For centuries, museums and scientists have been collecting animals, plants and other organisms from the wild. Several natural history museums in the U.S. with large specimen collections are the Smithsonian, the American Museum of Natural History, the Field Museum and the California Academy of Sciences. Museums collect specimens for many reasons. Primarily, they collect in order to provide voucher specimens for crucial scientific research and to display the collected organisms for the public. Non-living museum collections are used by scientists to study internal anatomy, systematics and disease. Living collections are used to study behavior and ecology in organisms where such studies might be difficult or impossible to do in the field. Collecting organisms from the wild has been a popular and controversial subject among scientists in the past couple of years. One reason why people are worried about this issue is because of the staggering amount of living and nonliving organisms in captivity.

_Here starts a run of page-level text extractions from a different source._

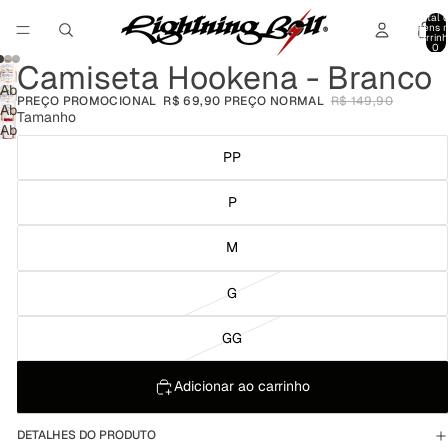
Total 
itens 
carrinh
0
Camiseta Hookena - Branco
Abrir
PREÇO PROMOCIONAL
R$ 69,90
PREÇO NORMAL
R$ 149,90
imagem
Abrir
Tamanho
em
imagem
Abrir
tela
em
imagem
PP
cheia
tela
em
cheia
tela
P
cheia
M
G
GG
Adicionar ao carrinho
DETALHES DO PRODUTO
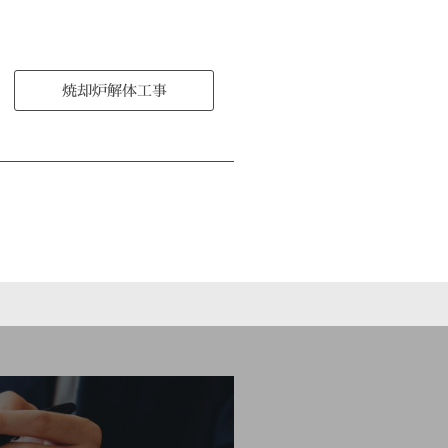
焼却炉解体工事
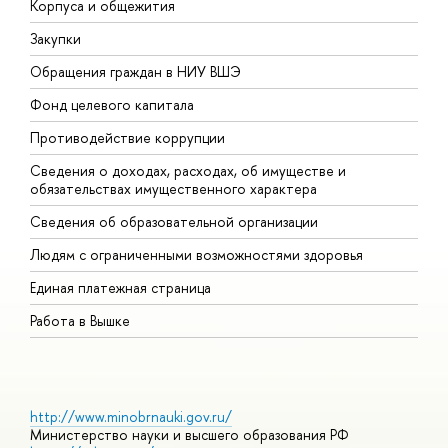
Корпуса и общежития
В
Закупки
П
Обращения граждан в НИУ ВШЭ
А
Фонд целевого капитала
Д
Противодействие коррупции
Ц
Сведения о доходах, расходах, об имуществе и
Б
обязательствах имущественного характера
О
Сведения об образовательной организации
О
Людям с ограниченными возможностями здоровья
Единая платежная страница
Работа в Вышке
http://www.minobrnauki.gov.ru/
Министерство науки и высшего образования РФ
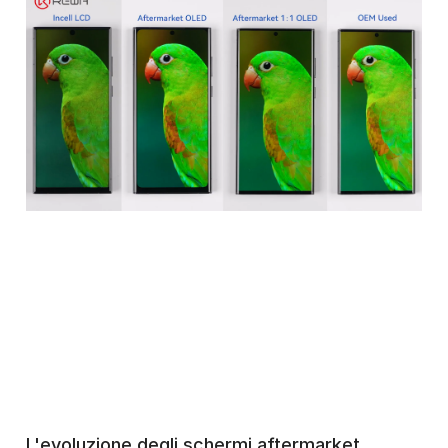
L'evoluzione degli schermi aftermarket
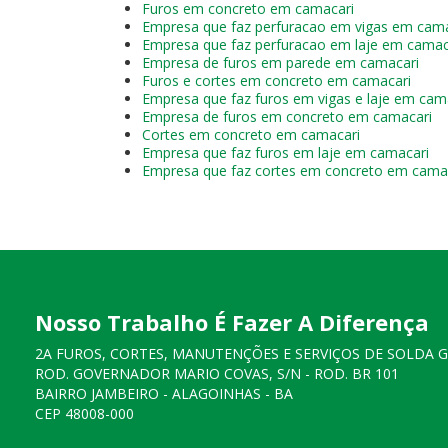
Furos em concreto em camacari
Empresa que faz perfuracao em vigas em cama
Empresa que faz perfuracao em laje em camac
Empresa de furos em parede em camacari
Furos e cortes em concreto em camacari
Empresa que faz furos em vigas e laje em cam
Empresa de furos em concreto em camacari
Cortes em concreto em camacari
Empresa que faz furos em laje em camacari
Empresa que faz cortes em concreto em cama
Nosso Trabalho É Fazer A Diferença
2A FUROS, CORTES, MANUTENÇÕES E SERVIÇOS DE SOLDA 
ROD. GOVERNADOR MARIO COVAS, S/N - ROD. BR 101
BAIRRO JAMBEIRO - ALAGOINHAS - BA
CEP 48008-000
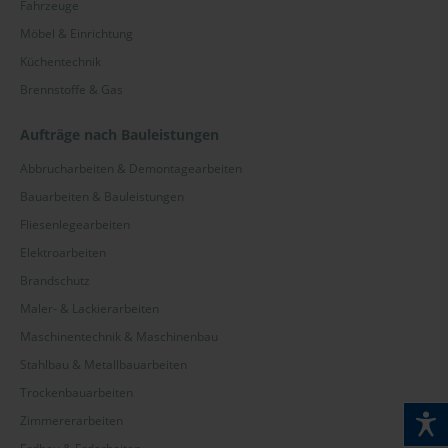
Fahrzeuge
Unterfranken
Möbel & Einrichtung
Wetteraukreis
Küchentechnik
Brennstoffe & Gas
Aufträge nach Bauleistungen
Abbrucharbeiten & Demontagearbeiten
Bauarbeiten & Bauleistungen
Fliesenlegearbeiten
Elektroarbeiten
Brandschutz
Maler- & Lackierarbeiten
Maschinentechnik & Maschinenbau
Stahlbau & Metallbauarbeiten
Trockenbauarbeiten
Zimmererarbeiten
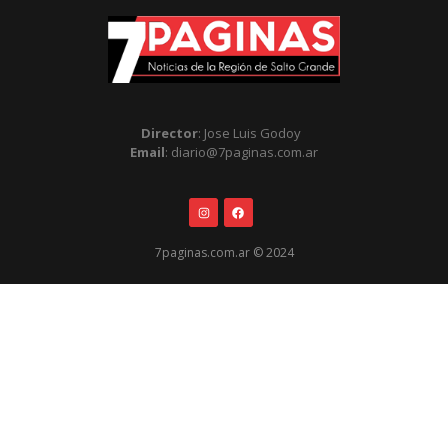
Director
: Jose Luis Godoy
Email
: diario@7paginas.com.ar
7paginas.com.ar © 2024
.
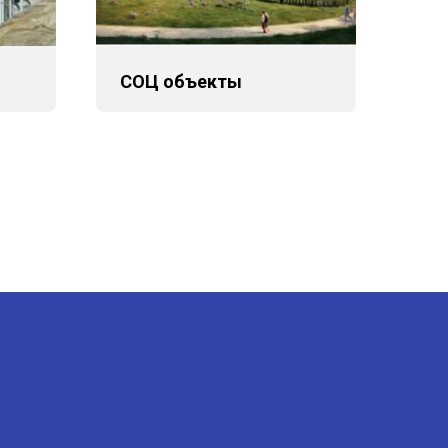
СОЦ объекты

For example, there are nearly 390 million non-living specimens, which include rocks, plants and animals, in the five largest museums in the world. The California Academy of Sciences has close to 40,000 living animals available for the public to view, some of which are newly described or are previously unstudied species collected from the wild. Some experts say that collecting animals is a requirement in order to expand and answer scientific research questions, while others believe it is unsustainable and now unnecessary because of technological advances. People who support different sides of the issue have come to one compromise, which is requiring scientific collecting permits. This allows those with permits to sustainably collect wild specimens, though there are still questions about the process among the scientific community.
Collecting organisms from the wild serves many purposes, primarily in the areas of research and conservation. Some science programs harbor a large collection of many species, which enables researchers to study and learn more about the species first-hand. Collections are shared among museums and universities, with researchers traveling between institutions to study specimens. Collecting allows more data to be gathered than simply observing organisms in the wild. With this data, scientists can discover opportunities to conserve endangered species through understanding more about the behaviors and environmental needs of those species. Many specific traits and qualities of these organisms cannot be found without a physical portrayal of the species. In relation to that, morphological diversity, or the variations among species, can be researched far more efficiently through collecting rather than methods of observation. On a smaller scale, live animals collected can be displayed for the public to see and appreciate, as exhibited in the California Academy of Sciences, which gives the public a better connection to endangered species, thus creating a greater incentive to protect and conserve. Although collecting can be invasive, there are international limits on certain species and amount of specimens that may be taken from their environments. One of the major players in this area is CITES, an international treaty that created varying levels of protection to over 30,000 species of both plants and animals. In short, documenting biodiversity in an efficient and humane way gives us a better understanding of the world we live in and in doing so, humans and other species can more effectively coexist.